Return every line of the items that contains the string "about", matching case exactly.

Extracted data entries
***
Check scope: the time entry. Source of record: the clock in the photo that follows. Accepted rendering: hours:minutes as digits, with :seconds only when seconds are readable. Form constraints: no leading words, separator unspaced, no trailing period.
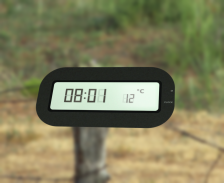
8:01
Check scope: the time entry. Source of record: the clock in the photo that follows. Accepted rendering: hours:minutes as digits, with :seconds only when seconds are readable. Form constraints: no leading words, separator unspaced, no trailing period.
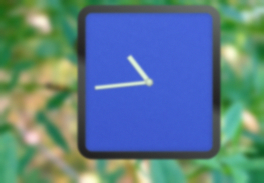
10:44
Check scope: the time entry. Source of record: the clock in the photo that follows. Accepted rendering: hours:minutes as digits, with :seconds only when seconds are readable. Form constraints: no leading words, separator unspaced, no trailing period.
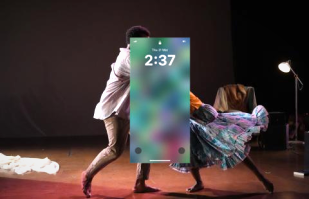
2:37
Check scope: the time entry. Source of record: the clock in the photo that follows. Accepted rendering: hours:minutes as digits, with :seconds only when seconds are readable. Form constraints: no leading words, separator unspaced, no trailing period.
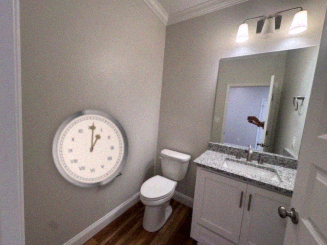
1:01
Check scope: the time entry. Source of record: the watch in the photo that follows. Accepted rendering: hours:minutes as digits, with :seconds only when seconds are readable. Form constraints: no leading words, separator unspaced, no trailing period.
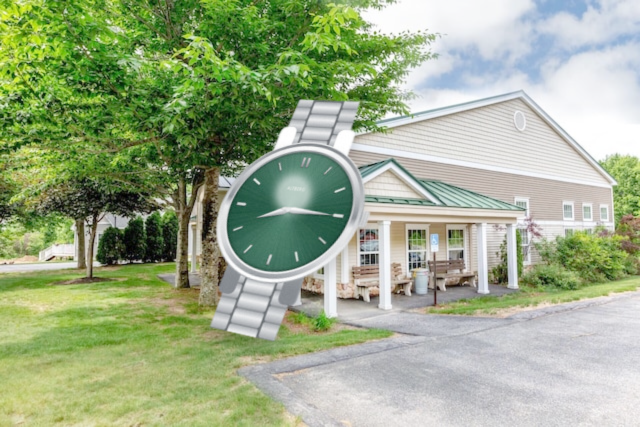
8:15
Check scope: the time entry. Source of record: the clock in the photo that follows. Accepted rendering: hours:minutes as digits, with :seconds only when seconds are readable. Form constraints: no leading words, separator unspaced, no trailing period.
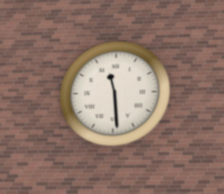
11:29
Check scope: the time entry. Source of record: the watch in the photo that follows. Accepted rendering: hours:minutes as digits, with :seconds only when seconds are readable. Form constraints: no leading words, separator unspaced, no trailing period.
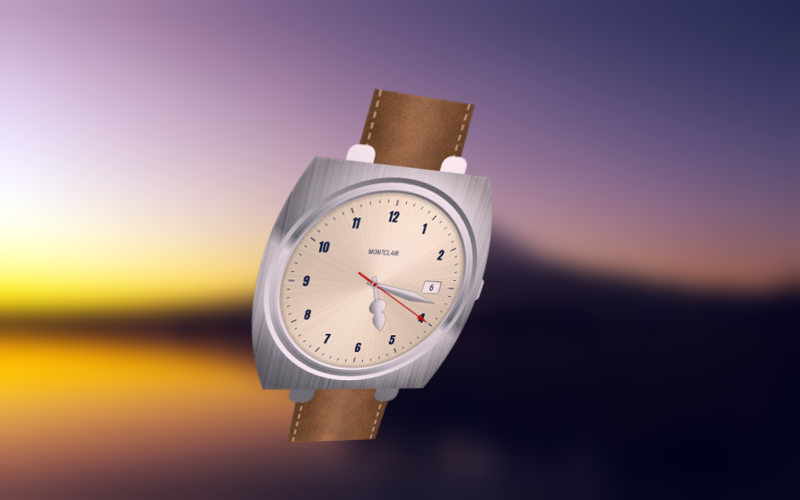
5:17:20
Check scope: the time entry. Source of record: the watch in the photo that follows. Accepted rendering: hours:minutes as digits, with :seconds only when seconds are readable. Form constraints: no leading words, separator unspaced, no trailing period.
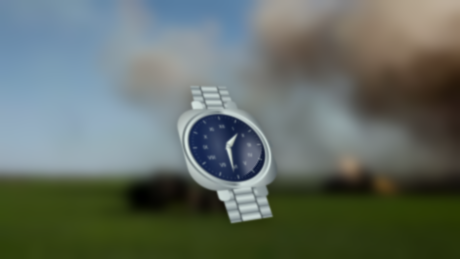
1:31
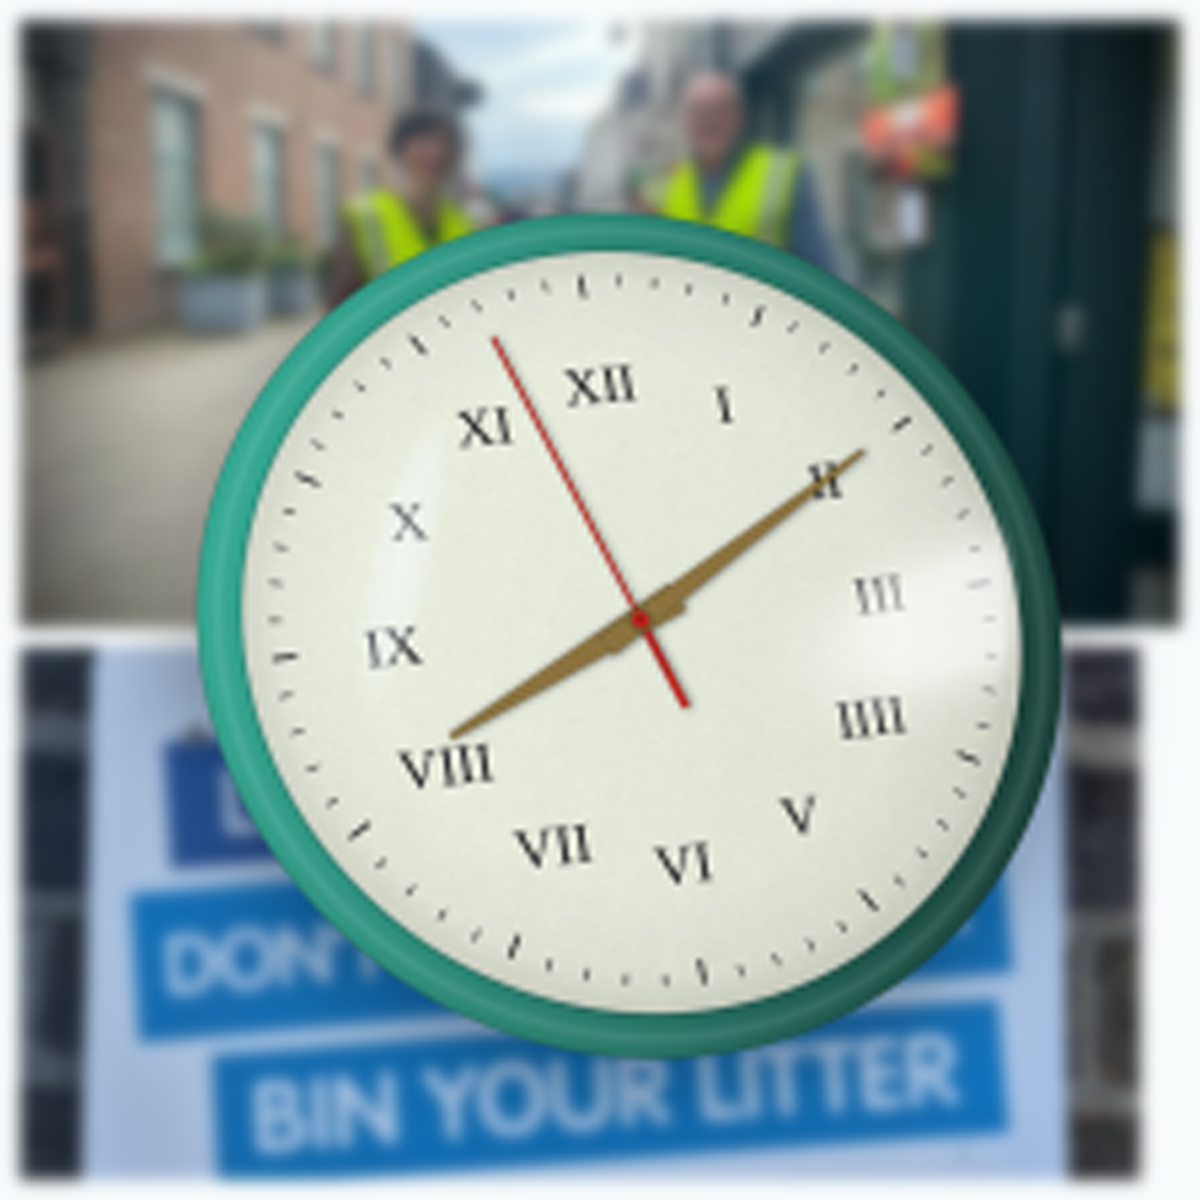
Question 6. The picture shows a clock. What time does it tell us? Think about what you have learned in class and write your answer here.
***
Output of the task:
Question 6. The picture shows a clock. What time does it tell us? Think about what you have learned in class and write your answer here.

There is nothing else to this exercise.